You see, the Lilly Endowment is the big leagues. They don’t give out small grants and we weren’t asking for a small grant. We asked for just under $1 million dollars over 5 years….it still is astonishing to write that statement. We asked for the big bucks because we believe in this mission, we believe churches are uniquely ready to strengthen the social fabric of their communities through neighboring.

Three months later the letter arrived and the Health Fund sent us the message. From around 800 applications Lilly had selected 92 recipients and we were among them. The full announcement and list of winners is on their website. You can hear our first reactions to receiving the news on our podcast The Neighbor Next Door in the episode released on 11/17.

It’s been several weeks since we heard the news and we still can’t believe our luck! We will have more announcements soon regarding changes in staffing and systems we are putting in place to launch the work as we head into 2021. Here are a few of the highlights about what the grant will allow us to do.

  • We have made Rev. Karen Rice Ratzlaff a full-time employee as the Good Neighbor Experiment Coordinator.

  • Over the next 5 years we will recruit 30 facilitators who will be trained to recruit and support churches in their regional area who want to participate in the Good Neighbor Experiment.
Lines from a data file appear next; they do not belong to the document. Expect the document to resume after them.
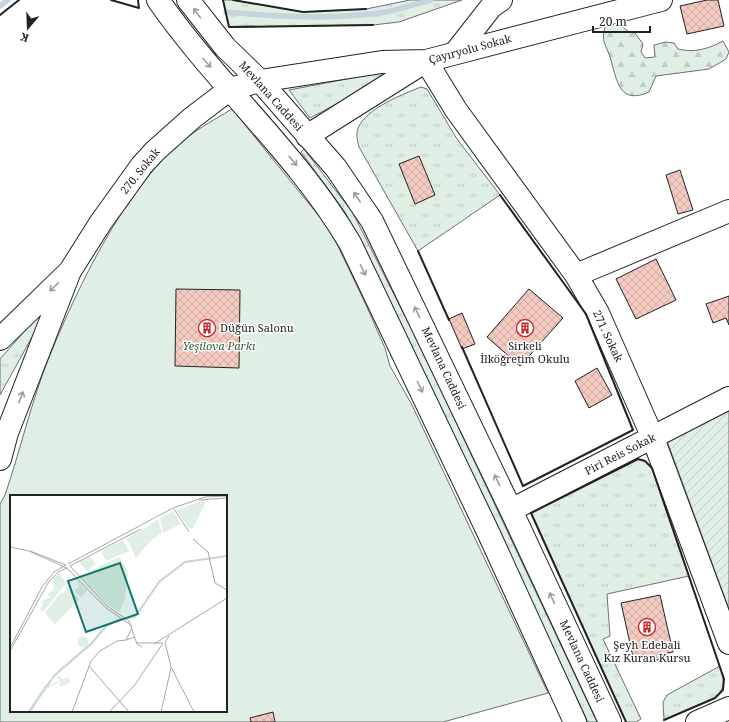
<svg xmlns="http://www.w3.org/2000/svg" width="729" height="722" font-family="'Noto Serif',serif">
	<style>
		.grass { fill: url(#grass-tufts); stroke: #6f6f6f }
		.forest { fill: url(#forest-firs); stroke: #6f6f6f }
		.park { fill: #e0efe3; stroke: #6f6f6f; fill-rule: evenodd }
		.garden { fill: url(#garden-furrows); stroke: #6f6f6f }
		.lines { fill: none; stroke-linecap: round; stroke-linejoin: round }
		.stream { stroke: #c7d3dd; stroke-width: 5.5 }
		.building { fill: url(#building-cross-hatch); stroke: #222 }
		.minor-casing { stroke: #222; stroke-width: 24 }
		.minor { stroke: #fff; stroke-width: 22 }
		.wall { stroke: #222; stroke-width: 2 }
		.oneway { stroke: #9c9c9c }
		.labels { text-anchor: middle; stroke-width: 3; stroke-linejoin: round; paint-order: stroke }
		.street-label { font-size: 11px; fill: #222; stroke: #fff }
		.poi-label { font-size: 11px; fill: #222; stroke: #fff }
		.park-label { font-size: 11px; font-style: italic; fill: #2f5e38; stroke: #fff }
		.inset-river { fill: none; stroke: #c7d3dd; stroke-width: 2 }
		.inset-road { fill: none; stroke: #a7a7a7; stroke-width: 1 }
		.view { fill: #0f766e; fill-opacity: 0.15; stroke: #0f766e; stroke-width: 2 }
		.inset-edge { fill: none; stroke: #222; stroke-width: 2 }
	</style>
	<defs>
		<pattern id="grass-tufts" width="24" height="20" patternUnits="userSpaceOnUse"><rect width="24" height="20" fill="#e0efe3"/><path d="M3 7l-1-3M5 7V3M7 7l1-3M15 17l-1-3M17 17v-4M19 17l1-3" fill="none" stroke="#c0cdc2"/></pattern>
		<pattern id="forest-firs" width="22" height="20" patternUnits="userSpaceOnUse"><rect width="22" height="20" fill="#e0efe3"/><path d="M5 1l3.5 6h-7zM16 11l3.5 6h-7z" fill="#c0cdc2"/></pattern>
		<pattern id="garden-furrows" width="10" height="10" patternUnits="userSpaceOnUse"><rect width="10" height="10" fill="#e0efe3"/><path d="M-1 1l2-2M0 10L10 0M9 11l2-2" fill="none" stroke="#c0cdc2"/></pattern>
		<pattern id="building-cross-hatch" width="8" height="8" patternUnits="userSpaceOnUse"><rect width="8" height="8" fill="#f3c9c0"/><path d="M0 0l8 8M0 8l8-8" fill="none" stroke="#d0aca5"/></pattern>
	</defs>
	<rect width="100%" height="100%" fill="#fff"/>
	<path class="grass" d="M223,0H233L303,12L366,9L410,0H462L399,22L373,25L229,27Z
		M404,68L310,118L289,90Z
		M421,87L427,89L457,139L500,195L418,251L359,147C357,140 356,134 358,128C367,108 401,95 421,87Z
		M304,149L353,213L360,227L423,352L597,722H588L386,293L345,212L301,152Z
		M53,299L0,395V359Z
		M638,459L645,461L652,468L689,576L607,594L610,636L603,639L641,719L636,722H626L531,513Z
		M720,666C724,679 726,687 715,698L664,720L663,702L667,695Z"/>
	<path class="forest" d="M615,21L629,32L635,33L643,44L641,52L645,58L655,57L654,45L666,42L674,43L678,49C695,53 708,49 723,41L729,52L726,59L709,69L656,76L649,92C620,105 617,82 611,60C606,43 600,43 606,24Z"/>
	<path class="park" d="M232,109L323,221L336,242L366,305L385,348L390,366L412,405L548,693L443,722H0V504L5,495C20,451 31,403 48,360C69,308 93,257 123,211C139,189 154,166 174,148C192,132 212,121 232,109ZM11,496H226V711H11Z"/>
	<path class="garden" d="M729,408V609L667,441Z"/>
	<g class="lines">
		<path class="stream" d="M0,6L8,0
			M226,12C280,17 332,20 386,12C401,9 416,4 431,0"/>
	</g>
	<path class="building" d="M707,0H718L724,26L687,34L680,6Z
		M419,156L435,195L415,204L399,164Z
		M680,170L693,210L678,214L666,175Z
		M656,259L676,300L636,319L616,279Z
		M176,289L240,290L239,368L175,366Z
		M529,289L563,318L520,366L487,337Z
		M729,296V325L726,318L713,323L706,304Z
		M462,313L475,344L462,349L449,319Z
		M597,368L612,395L589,408L575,381Z
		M660,595L673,652L662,654L663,659L646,662L644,655L633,657L621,603Z
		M273,712L275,722H251L250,718Z"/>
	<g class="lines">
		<g class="minor-casing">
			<path id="minor" d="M158,0C217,85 297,153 350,243L489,534L575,722
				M188,0L225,47L260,81L336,168L372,221L511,510L610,722
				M455,53L491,7L501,0
				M307,136L426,61L456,110L576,275L598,313L653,438L729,643
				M70,271L101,222L142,165L155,151L192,118L230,89L260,81L382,62L426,61L661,0
				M576,275L729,211
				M0,339L70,271L7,433L0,459
				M511,510L729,398
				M697,722L729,708"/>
		</g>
		<use href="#minor" class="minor"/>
		<path class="wall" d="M111,0L139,8L138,0
			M223,0L229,27L373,25
			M233,0L303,12L366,9
			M0,15L19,0
			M418,251L449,320
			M462,347L523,486L633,430L586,314L500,195
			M626,722L531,513L638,459L645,461L652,468L724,679L723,690L715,698L664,720"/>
	</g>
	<defs><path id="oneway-shaft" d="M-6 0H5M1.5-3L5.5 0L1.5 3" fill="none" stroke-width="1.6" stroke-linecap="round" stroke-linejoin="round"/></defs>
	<g class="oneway">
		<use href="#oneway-shaft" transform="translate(197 13) rotate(-125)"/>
		<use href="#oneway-shaft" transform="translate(207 63) rotate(48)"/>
		<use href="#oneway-shaft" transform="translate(293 161) rotate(50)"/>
		<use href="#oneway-shaft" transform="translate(357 197) rotate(-123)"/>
		<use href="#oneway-shaft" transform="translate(363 270) rotate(64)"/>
		<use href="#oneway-shaft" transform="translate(54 287) rotate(136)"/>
		<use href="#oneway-shaft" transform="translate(417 312) rotate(-115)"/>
		<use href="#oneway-shaft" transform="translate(420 387) rotate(65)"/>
		<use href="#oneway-shaft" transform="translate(21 397) rotate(-69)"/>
		<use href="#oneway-shaft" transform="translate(497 480) rotate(-115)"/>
		<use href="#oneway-shaft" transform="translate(552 598) rotate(-115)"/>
	</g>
	<defs>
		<g id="building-ring" transform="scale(0.9)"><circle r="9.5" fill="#fff" stroke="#c62828" stroke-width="1.5"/><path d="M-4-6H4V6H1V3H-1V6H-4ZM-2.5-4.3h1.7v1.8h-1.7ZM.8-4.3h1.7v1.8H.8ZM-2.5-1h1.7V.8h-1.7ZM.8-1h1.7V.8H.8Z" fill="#c62828"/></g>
	</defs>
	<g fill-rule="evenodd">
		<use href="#building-ring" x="207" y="328"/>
		<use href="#building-ring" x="525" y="328"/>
		<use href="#building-ring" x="647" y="627"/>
	</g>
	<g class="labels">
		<g class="street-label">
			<text transform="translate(470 49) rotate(-15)" y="4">Çayıryolu Sokak</text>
			<text transform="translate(271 96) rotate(48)" y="4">Mevlana Caddesi</text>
			<text transform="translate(140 171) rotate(-51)" y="4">270. Sokak</text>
			<text transform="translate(608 336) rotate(65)" y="4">271. Sokak</text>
			<text transform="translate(444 368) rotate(65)" y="4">Mevlana Caddesi</text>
			<text transform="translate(620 454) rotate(-27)" y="4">Piri Reis Sokak</text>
			<text transform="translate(582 661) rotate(65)" y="4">Mevlana Caddesi</text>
		</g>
		<g class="poi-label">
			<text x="220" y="332" text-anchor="start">Düğün Salonu</text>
			<text x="525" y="350">Sirkeli<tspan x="525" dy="13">İlköğretim Okulu</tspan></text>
			<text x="647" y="649">Şeyh Edebali<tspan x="647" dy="13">Kız Kuran Kursu</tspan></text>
		</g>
		<g class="park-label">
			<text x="219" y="350">Yeşilova Parkı</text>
		</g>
	</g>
	<g transform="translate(10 495)">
		<rect width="217" height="217" fill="#fff"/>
		<path d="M163,16L171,29L153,38L150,23ZM148,24L152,38L142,44L126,63L121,52L139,43L134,34ZM80,61L86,69L77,76L69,67ZM65,83L77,96L71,102L64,95L70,92ZM111,123L112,125L97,131L83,148L54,170L32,196L23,215L20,213L32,194L52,171L83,146L94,131Z" fill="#e0efe3"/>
		<path d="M67.5 147a5.5 5.5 0 1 1 11 0a5.5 5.5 0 1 1-11 0ZM48,181L53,184L58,183L61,187L51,192L49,190L51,186L38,193V191L50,185L46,182Z" fill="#e0efe3"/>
		<path d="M194,5L196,7L183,33L179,34L166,15ZM134,34L139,43L121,52L116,43ZM113,45L119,56L96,66L91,56ZM110,62L118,77L115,104L109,117L98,110L72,83L91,70Z" fill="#e0efe3"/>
		<path d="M49,78L56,88L33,117L30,114L33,110L32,106L40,102L37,99L44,95L43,83ZM57,91L69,104L45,129L35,118L51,97L53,99Z" fill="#e0efe3"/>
		<path class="inset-river" d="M118,123L125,122L149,87L175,67L217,61M19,217L44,181L82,148L96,131L111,124"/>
		<path class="inset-road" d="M189,5L217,3M164,14L179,37M183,44L198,57L205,88L217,95M0,52L19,56L57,73L96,113L122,131M20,56L56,70M58,69L163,13L195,2L217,1M60,71L97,111L119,126L127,149L132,152M60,71L131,34M122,133L116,145L125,142M159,141L155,147L161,172L184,217M127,148H152M144,149L217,103M1,151L32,92L44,77L56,70M0,156L38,88L48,77L57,73M79,171L119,217M62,217L81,166L90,156L107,146L116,145M99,217L124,191L153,148M151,217L161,173"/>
		<path class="view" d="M110,68L128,119L76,137L58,86Z"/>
		<rect width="217" height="217" class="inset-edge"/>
	</g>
	<g transform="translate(28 28) rotate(199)" stroke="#ffffff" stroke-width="3" paint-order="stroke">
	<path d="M0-3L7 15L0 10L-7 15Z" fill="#222222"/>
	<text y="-6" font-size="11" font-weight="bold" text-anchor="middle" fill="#222222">K</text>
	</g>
	<path d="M593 26v6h57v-6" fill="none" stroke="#222222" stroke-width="2"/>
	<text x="599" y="26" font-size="12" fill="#222222" stroke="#ffffff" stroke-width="3" paint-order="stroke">20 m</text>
</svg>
  • We will research the impact on community health when neighbor to neighbor relationships are increased.

  • We will provide churches who participate in the Good Neighbor Experiment access to resources created by the Health Fund’s program called Healthy Congregations.

  • We continue updating the small group curriculum that is the heart of the Good Neighbor Experiment and helps church folks neighbor where they live and neighbor as a faith community.